Unfortunately, most solutions involve tradeoffs and are often very controversial as a result. Some side effects of implementing these solutions may include:

  • If spam is is detected and the email is bounced back to the sender, the sender's address is probably forged. This means random users will get spammed by these annoying bounce messages.
  • If spam is detected, but it is too late to reject the mail in the SMTP session, then an alternative approach would be to store the spam in a special spam folder, for later manual checking. Unfortunately, this job is often forgotten. As a result, ham that is incorrectly detected as spam can fall into a black hole, never to be seen again, without any errors.
  • Some people argue as a result that all spam checking has to be done in the SMTP session, where it can be rejected to the sender instead of relying on the sender's address^. Unfortunately, this means the checks have to be quick and use little memory, or there exists the risk that the software will fail under load^.
  • Some methods will slow down mail delivery, e.g. grey filtering.
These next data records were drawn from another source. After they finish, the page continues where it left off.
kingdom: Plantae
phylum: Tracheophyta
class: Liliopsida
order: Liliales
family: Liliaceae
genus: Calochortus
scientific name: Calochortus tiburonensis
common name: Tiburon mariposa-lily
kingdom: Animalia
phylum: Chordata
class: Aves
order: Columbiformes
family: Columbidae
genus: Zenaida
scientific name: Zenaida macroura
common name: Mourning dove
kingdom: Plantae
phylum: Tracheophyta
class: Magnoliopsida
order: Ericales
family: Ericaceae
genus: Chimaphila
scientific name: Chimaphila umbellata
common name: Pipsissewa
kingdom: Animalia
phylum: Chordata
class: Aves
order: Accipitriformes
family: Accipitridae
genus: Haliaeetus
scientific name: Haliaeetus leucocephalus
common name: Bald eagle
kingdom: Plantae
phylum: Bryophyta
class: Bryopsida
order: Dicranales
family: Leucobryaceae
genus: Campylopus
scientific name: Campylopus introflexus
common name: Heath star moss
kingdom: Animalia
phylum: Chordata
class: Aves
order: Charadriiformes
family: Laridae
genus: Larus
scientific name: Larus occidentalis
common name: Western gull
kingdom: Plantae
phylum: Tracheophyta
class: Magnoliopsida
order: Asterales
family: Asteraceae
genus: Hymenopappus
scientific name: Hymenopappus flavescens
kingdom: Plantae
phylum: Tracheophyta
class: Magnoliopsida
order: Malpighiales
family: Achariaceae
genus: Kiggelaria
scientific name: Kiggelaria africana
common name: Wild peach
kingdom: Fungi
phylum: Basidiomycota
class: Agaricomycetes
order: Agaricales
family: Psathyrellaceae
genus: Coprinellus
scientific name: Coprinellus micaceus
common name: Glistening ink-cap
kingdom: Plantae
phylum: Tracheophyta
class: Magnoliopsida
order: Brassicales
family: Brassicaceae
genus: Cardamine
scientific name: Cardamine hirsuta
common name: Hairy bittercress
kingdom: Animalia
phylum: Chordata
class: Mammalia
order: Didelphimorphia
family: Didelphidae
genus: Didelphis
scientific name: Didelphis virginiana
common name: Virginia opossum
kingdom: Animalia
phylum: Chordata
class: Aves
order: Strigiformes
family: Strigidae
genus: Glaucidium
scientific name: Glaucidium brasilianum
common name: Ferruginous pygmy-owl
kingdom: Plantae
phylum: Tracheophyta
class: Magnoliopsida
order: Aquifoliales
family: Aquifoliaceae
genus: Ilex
  • Some methods make fundemental changes to the SMTP protocol, resulting in mail getting rejected that shouldn't be (e.g. grey listing or SPF checks). The counter argument is that any rejections will result in the sender being notified, and mail won't go down a black hole.
  • Spam filters still have room for improvement. Also see Slashdot article.
  • Some rule based systems need to be constantly updated, such as SpamAssassin. It has been argued that spammers will check with many common programs first to ensure their spam will be classified as ham. As such, it is argued that such checks are useless, and only increase the chance of detecting ham as spam.
  • Email callbacks: problems and workarounds.
  • Some methods may initially seem simple, but require extra infrastructure. For example:
    • SPF may require implementation of SMTP authentication where it wasn't previously required.
    • SPF may require Sender Rewriting Scheme (SRS) for mail forwarding.